| EXERCISE MATERIAL |
*** Block opens ***

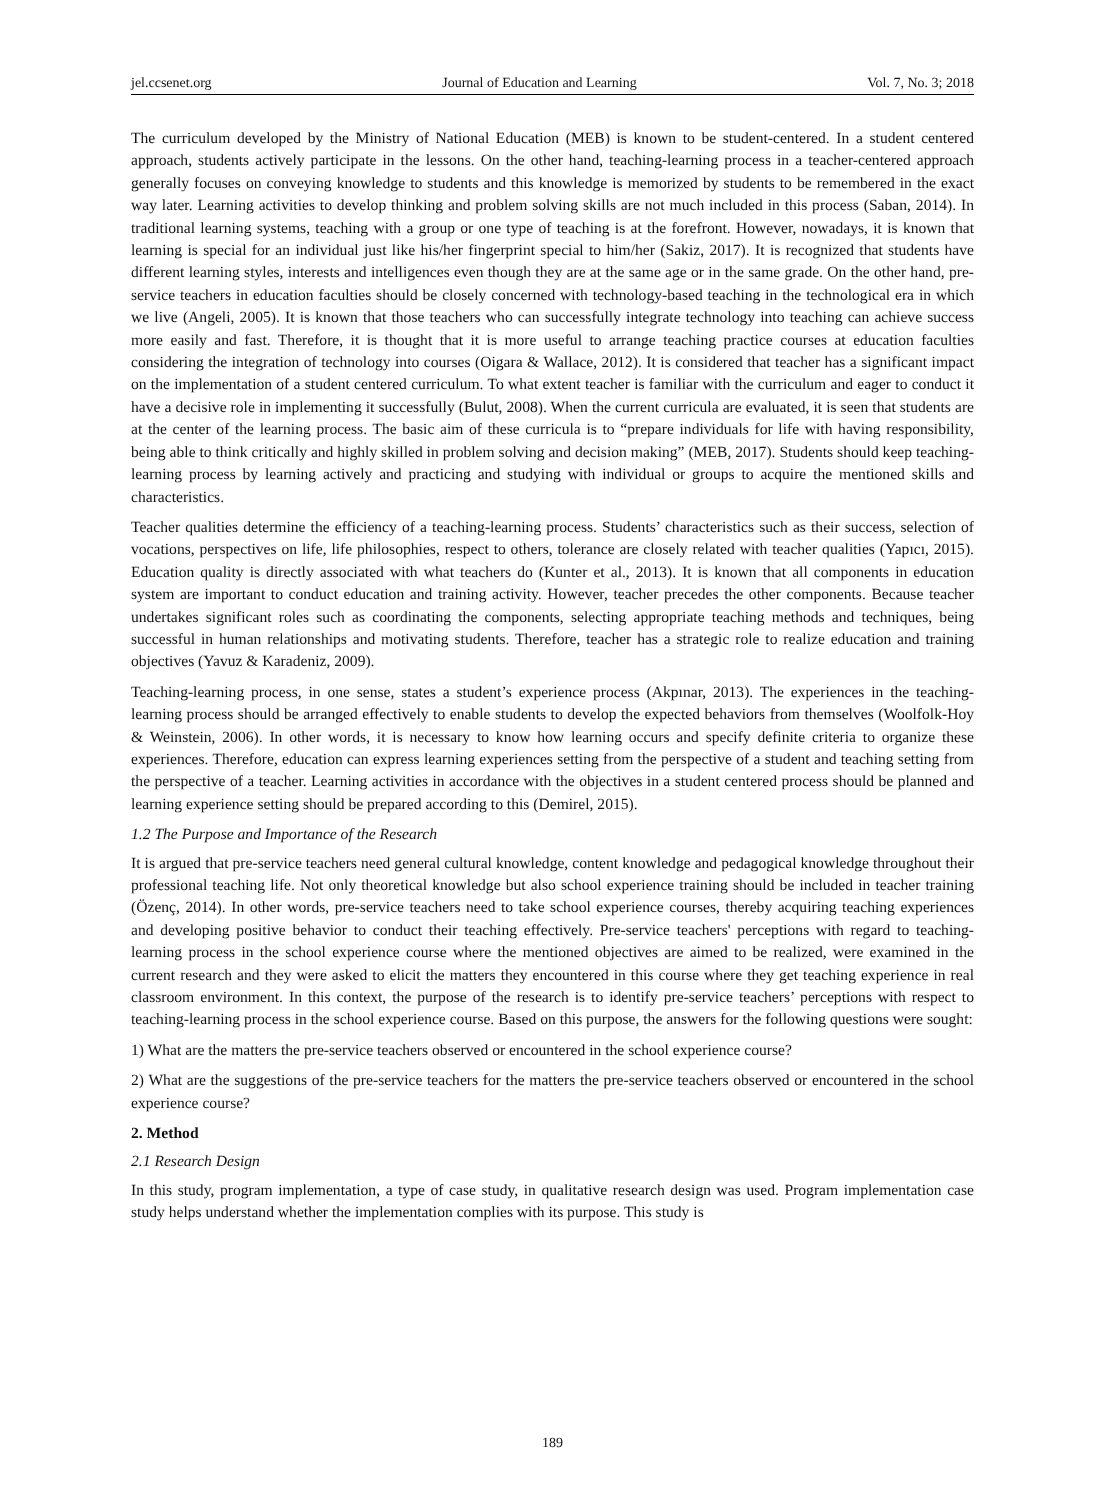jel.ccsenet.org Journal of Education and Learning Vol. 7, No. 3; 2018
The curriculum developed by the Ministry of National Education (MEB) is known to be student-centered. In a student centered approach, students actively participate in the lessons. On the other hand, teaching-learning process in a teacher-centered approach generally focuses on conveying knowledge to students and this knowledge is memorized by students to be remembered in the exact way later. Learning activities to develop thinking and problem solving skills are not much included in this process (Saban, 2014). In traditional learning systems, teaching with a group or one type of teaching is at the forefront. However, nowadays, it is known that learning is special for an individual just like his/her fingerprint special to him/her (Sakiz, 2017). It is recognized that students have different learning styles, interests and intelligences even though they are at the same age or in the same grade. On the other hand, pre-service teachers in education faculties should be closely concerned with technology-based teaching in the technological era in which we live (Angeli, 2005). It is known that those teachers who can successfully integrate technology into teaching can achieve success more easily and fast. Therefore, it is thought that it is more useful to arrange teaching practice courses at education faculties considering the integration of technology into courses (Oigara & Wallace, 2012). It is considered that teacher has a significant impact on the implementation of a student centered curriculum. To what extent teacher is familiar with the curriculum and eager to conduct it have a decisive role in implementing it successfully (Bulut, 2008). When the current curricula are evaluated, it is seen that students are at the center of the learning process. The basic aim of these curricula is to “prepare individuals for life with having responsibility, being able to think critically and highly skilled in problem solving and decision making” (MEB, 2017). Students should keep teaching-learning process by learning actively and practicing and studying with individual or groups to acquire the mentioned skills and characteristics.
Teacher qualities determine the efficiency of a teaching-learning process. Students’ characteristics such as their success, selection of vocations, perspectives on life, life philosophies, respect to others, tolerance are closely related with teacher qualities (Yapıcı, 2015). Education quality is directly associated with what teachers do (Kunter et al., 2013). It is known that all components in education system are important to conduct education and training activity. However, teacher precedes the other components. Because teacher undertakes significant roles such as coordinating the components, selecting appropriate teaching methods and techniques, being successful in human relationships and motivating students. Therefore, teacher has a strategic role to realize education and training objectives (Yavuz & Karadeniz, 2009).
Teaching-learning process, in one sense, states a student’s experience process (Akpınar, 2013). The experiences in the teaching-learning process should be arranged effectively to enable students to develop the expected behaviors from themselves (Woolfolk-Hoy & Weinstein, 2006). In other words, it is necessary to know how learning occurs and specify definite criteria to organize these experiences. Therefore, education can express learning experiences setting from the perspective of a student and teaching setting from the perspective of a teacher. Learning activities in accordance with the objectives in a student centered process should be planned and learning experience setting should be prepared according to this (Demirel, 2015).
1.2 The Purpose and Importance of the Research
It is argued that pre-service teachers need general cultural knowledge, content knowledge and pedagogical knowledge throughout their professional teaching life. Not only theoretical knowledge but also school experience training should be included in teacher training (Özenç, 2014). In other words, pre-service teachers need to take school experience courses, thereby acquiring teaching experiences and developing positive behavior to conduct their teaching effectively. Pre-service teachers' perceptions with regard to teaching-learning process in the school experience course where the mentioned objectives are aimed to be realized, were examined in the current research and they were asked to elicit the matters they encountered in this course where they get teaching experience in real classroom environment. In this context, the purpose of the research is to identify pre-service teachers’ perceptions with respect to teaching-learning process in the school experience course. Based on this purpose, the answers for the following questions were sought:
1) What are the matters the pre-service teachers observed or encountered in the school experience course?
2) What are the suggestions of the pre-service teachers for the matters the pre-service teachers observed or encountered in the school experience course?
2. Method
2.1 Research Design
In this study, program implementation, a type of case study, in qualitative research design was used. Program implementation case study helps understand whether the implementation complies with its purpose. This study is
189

*** Block closes ***
*** Block opens ***

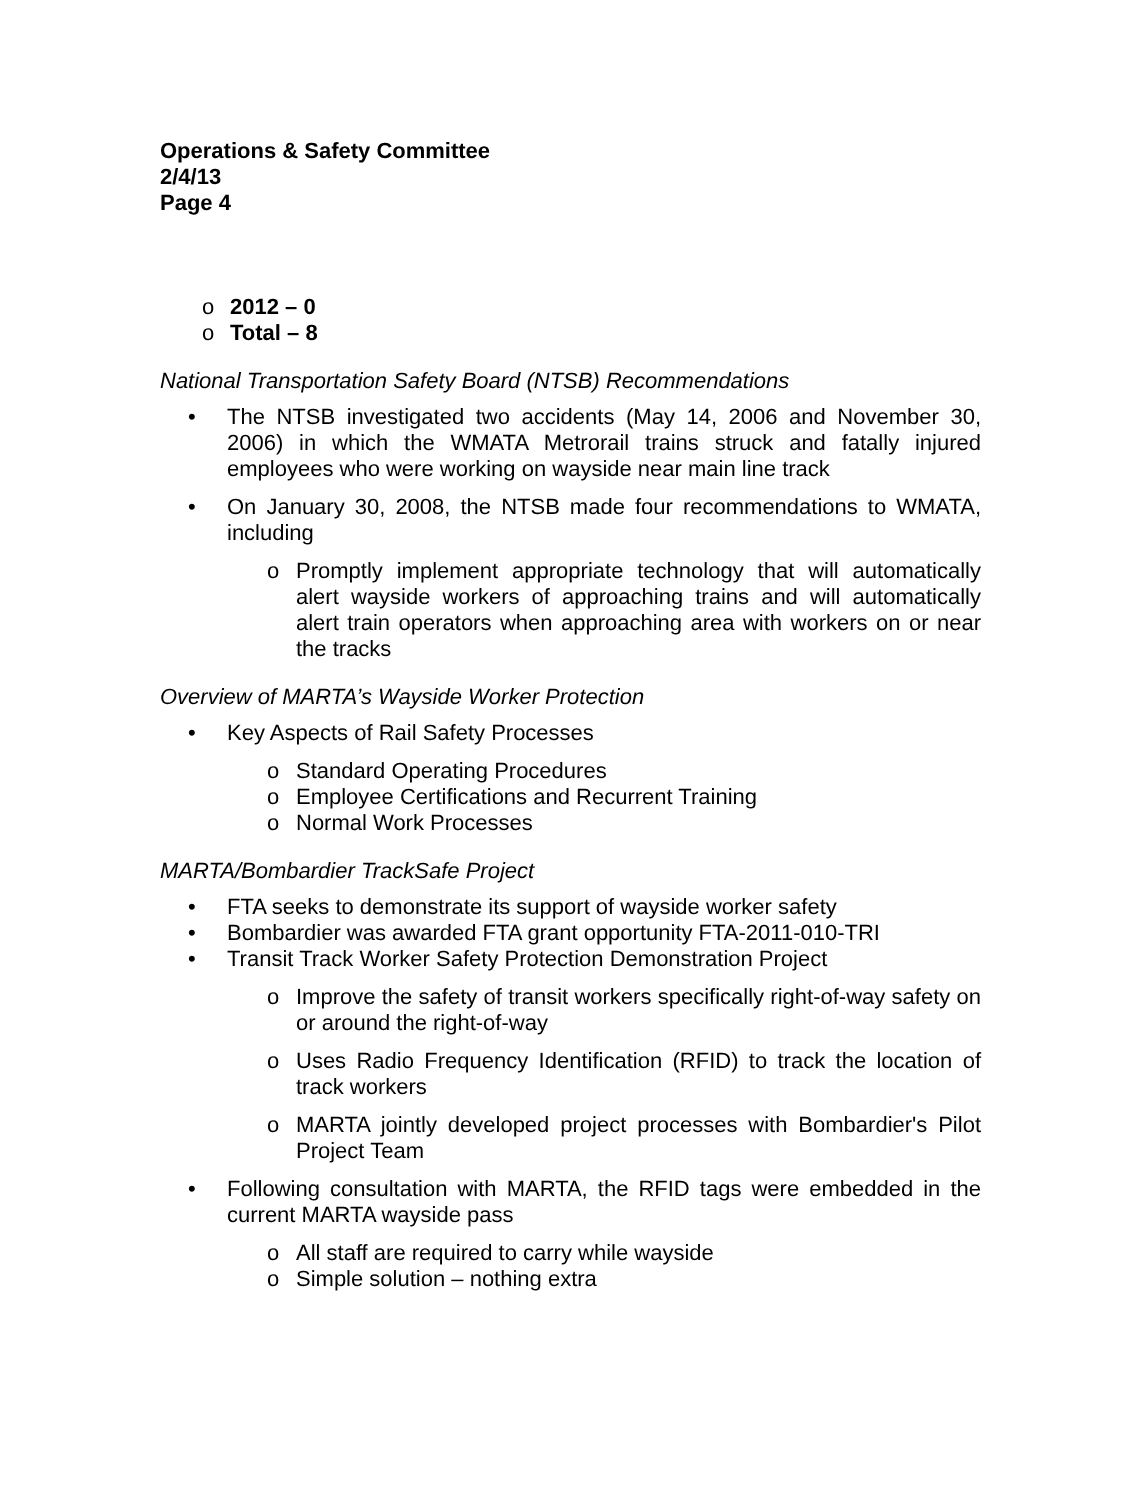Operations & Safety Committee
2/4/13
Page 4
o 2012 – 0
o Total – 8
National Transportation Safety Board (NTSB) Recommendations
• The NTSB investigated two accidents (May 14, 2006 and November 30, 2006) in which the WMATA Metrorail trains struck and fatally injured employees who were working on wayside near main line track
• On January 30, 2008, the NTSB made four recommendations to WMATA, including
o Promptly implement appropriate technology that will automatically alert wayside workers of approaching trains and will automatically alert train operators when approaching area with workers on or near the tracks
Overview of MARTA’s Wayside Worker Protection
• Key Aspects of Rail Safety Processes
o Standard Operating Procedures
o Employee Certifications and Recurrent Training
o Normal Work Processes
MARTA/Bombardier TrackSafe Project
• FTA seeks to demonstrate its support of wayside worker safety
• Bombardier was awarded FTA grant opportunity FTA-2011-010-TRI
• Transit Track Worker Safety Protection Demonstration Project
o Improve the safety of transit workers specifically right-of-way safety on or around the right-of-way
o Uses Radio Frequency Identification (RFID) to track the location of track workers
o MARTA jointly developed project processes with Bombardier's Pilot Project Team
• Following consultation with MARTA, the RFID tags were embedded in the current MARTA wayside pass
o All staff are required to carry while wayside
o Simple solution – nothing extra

*** Block closes ***

| WHAT YOU SHOULD DO |
Of all the entries above, repeat only the lines from the line that has "Rail Safety Processes" to the line that has "o Uses Radio", both lines included, exactly.

| RESULT OF THE TASK |
• Key Aspects of Rail Safety Processes
o Standard Operating Procedures
o Employee Certifications and Recurrent Training
o Normal Work Processes
MARTA/Bombardier TrackSafe Project
• FTA seeks to demonstrate its support of wayside worker safety
• Bombardier was awarded FTA grant opportunity FTA-2011-010-TRI
• Transit Track Worker Safety Protection Demonstration Project
o Improve the safety of transit workers specifically right-of-way safety on or around the right-of-way
o Uses Radio Frequency Identification (RFID) to track the location of track workers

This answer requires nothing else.